As a family practitioner I am able to care for the very young to the old. I treat very complicated patients as well as simple problems. Family practice doctors can sew wounds back together and remove cancers as well as do your annual physical. The other joy is seeing multiple generations of the same family. This enables an understanding of how family issues impact the health of others in the group, which improves treatment of that individual.
I wish people also understood that we do our best but don’t always get it right. The human body is brilliant and complex which makes my job fascinating but challenging. The hardest part of my job has been the added layers of paperwork and documentation required that has decreased the time I can spend with my patients.
I enjoy fishing and am currently working on learning to tie flies as well as embarking on helping members of 4-H complete their fishing unit.
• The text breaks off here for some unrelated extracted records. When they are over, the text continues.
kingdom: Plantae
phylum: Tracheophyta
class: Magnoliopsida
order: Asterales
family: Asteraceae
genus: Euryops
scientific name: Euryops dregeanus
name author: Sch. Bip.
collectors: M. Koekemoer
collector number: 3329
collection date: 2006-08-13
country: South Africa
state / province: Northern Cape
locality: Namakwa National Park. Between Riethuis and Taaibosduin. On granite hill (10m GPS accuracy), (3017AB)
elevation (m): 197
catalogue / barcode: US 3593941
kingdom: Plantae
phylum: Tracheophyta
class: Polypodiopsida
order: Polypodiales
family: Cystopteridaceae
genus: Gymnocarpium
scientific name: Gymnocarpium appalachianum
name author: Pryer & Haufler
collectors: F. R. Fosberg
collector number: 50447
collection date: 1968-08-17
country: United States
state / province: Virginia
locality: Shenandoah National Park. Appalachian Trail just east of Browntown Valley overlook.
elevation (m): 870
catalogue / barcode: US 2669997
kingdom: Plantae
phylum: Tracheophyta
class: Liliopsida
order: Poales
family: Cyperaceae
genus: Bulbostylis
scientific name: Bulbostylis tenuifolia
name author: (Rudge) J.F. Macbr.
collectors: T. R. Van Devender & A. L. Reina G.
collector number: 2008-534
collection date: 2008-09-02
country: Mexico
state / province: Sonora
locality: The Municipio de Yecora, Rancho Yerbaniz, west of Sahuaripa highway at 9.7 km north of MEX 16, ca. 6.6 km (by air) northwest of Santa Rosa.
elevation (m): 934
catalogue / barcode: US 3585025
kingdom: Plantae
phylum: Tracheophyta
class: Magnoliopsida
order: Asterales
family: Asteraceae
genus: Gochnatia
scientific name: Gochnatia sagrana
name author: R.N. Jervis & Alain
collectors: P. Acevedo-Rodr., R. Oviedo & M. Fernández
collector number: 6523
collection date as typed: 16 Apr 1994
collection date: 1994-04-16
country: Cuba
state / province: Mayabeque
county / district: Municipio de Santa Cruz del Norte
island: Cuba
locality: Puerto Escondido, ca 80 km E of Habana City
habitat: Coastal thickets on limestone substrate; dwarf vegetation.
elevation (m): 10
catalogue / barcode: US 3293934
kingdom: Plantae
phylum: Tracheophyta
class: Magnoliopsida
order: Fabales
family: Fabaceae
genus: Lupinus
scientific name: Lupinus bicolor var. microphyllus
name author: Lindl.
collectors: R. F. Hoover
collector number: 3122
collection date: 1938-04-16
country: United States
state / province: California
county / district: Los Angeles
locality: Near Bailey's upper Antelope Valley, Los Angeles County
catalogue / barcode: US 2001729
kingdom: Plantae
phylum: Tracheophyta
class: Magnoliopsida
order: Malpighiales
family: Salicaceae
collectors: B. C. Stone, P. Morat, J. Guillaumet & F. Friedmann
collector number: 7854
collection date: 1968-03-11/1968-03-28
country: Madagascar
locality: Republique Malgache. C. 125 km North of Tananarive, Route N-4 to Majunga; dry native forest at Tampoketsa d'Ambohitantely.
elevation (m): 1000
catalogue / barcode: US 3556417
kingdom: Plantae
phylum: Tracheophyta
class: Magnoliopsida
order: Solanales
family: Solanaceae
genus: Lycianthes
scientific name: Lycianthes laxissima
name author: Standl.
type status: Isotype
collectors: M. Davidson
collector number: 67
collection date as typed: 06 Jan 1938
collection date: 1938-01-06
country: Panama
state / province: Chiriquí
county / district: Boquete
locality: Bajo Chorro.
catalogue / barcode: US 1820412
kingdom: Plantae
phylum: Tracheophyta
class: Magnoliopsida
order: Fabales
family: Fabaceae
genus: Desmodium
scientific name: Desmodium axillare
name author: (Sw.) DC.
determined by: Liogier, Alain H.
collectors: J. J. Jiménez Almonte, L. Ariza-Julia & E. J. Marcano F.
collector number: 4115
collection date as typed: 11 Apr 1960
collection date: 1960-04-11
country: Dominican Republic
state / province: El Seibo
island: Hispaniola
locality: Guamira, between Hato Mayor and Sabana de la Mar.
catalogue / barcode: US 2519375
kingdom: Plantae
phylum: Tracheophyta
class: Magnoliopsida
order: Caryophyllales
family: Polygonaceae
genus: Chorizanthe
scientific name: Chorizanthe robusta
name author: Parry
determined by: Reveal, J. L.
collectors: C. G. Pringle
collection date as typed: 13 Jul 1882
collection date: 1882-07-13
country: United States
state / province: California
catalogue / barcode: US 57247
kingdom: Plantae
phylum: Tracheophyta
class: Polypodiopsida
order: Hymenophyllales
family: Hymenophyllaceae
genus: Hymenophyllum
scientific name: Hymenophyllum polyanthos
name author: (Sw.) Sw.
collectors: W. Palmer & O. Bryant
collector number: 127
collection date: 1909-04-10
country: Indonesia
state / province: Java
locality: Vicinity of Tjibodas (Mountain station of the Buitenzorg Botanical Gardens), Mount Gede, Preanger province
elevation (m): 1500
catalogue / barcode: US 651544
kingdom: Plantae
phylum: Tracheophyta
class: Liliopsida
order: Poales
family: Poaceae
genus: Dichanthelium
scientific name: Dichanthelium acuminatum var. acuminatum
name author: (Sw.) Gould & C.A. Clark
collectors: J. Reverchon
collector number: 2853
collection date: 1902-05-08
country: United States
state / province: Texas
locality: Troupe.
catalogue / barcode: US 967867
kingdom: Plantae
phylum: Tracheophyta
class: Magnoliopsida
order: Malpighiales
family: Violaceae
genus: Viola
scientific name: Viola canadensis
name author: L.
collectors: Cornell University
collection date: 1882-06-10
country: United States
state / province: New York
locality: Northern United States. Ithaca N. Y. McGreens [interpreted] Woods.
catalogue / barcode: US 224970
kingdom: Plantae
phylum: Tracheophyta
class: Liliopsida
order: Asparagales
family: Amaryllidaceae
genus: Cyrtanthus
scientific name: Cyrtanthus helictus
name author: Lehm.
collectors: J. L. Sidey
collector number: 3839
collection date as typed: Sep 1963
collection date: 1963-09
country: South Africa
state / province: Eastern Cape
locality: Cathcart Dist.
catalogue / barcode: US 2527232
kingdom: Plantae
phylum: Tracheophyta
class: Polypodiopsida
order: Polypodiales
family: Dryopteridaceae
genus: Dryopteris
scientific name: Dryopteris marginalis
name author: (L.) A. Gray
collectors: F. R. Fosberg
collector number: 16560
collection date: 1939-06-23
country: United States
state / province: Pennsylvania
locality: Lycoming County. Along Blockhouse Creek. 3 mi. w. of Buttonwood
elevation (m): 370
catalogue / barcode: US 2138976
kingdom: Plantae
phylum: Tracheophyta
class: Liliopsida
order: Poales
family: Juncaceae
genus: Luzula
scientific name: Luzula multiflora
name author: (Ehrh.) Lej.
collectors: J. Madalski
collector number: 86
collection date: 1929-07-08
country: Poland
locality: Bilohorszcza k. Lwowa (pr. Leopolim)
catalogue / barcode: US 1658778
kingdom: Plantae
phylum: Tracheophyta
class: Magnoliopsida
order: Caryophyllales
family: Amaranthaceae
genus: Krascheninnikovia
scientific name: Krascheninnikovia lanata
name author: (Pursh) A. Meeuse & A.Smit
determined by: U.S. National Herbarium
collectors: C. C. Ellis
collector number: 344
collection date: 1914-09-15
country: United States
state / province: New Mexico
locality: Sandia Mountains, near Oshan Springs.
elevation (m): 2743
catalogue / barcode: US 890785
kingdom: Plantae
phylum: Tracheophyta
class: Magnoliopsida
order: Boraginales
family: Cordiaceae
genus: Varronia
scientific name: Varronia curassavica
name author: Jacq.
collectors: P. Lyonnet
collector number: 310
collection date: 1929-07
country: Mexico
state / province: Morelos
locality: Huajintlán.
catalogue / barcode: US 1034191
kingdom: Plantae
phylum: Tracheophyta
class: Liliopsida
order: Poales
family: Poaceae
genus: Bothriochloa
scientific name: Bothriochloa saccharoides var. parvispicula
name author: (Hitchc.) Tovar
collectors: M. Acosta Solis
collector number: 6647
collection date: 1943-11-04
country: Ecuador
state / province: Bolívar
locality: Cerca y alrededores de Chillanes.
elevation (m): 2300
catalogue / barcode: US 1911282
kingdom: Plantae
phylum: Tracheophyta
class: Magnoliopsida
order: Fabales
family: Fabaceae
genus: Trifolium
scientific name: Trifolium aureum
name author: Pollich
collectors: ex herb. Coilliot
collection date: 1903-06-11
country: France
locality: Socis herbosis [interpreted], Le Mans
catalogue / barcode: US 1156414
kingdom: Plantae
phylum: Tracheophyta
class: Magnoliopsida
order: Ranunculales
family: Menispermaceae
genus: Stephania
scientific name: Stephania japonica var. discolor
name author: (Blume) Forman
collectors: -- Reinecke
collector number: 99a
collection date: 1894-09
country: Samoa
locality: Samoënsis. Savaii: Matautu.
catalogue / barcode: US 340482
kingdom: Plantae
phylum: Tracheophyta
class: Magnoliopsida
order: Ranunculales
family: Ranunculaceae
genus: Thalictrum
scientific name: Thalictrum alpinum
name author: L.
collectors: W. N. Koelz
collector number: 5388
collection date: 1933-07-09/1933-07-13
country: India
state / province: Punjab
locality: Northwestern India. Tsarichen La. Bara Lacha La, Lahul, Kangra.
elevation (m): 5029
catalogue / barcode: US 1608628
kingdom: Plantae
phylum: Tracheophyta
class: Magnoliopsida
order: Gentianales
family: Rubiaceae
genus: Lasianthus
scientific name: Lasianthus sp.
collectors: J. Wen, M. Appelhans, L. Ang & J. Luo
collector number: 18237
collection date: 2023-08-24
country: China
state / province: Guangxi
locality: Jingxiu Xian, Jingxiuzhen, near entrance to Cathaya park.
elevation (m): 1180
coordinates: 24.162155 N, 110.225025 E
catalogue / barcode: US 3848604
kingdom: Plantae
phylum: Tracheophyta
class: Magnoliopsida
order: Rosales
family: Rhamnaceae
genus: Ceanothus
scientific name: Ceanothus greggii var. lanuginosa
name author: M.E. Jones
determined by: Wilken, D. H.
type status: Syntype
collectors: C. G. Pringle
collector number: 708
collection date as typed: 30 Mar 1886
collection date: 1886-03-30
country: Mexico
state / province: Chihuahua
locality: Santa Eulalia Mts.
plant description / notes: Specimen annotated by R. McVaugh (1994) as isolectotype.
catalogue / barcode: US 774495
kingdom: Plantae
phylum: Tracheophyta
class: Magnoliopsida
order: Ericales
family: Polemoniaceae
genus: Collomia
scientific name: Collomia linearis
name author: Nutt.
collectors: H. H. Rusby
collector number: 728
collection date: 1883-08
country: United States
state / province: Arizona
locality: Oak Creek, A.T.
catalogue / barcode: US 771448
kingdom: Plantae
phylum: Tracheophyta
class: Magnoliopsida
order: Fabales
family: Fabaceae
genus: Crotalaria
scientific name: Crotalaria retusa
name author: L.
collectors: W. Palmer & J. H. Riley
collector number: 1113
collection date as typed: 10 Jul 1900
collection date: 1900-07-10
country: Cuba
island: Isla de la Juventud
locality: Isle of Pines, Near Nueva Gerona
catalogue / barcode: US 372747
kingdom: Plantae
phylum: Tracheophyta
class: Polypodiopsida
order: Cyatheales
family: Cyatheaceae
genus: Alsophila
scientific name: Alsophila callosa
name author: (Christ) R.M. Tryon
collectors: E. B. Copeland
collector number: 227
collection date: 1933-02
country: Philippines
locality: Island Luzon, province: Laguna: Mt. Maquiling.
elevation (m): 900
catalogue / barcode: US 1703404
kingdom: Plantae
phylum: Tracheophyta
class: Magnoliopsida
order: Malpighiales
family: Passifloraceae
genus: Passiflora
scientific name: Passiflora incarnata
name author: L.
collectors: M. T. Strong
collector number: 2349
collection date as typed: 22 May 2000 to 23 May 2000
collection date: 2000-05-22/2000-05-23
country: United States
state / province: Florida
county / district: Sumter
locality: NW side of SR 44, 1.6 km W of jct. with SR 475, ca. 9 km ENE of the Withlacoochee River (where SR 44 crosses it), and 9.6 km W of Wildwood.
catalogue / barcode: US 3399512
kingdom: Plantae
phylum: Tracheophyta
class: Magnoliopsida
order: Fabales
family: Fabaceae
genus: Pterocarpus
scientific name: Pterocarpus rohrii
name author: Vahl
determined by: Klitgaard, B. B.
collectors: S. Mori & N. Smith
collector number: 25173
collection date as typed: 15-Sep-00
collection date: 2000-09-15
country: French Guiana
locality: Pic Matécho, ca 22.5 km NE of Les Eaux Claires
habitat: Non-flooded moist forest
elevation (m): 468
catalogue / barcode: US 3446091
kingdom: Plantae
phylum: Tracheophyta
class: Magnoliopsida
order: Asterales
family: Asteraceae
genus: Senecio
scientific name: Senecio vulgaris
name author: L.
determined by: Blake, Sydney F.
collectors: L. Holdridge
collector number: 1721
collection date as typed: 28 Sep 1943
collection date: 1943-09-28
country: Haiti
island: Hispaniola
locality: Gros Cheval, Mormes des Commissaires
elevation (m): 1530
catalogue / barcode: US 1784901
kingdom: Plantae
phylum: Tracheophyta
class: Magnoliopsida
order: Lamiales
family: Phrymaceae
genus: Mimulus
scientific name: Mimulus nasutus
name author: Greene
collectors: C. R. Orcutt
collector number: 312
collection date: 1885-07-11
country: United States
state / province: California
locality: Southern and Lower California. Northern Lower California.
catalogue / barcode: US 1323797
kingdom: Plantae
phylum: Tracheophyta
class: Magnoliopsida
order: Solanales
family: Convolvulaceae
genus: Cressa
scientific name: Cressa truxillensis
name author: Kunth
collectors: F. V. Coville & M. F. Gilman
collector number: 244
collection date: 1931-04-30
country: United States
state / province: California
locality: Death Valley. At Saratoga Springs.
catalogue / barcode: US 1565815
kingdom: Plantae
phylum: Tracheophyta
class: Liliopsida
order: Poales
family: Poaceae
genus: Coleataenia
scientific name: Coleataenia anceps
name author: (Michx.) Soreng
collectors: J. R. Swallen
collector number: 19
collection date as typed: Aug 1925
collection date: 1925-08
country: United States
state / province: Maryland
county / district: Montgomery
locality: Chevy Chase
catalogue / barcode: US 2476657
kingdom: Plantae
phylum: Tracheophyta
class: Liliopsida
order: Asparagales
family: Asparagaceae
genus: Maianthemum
Gardening is another one of my hobbies. You have to outsmart the deer and hail, but getting something to grow is very rewarding. I also enjoy walking and biking. There are plenty of locations to do this in the local area.
My favorite moments are spent with my children as time passes too quickly. I have a son in Kiowa, a son and daughter-in-law in Chicago and a daughter in her senior year at Ponderosa. My wife and I feel very fortunate that our children grew up in such a wonderful place. She and I look forward to traveling, spending time with friends and seeing what the next chapter brings.
Over my years of working in Parker I have felt that there has been a movement away from working with each other to working against one another. I would encourage everyone to realize we don’t know the other person’s story and to practice kindness before judgment. The health of ourselves, our families and our communities has been so greatly affected in these last couple of years so please try to take care of yourself and others accordingly. My work has made me realize how precious and limited our time on earth is, so please enjoy it as much as possible.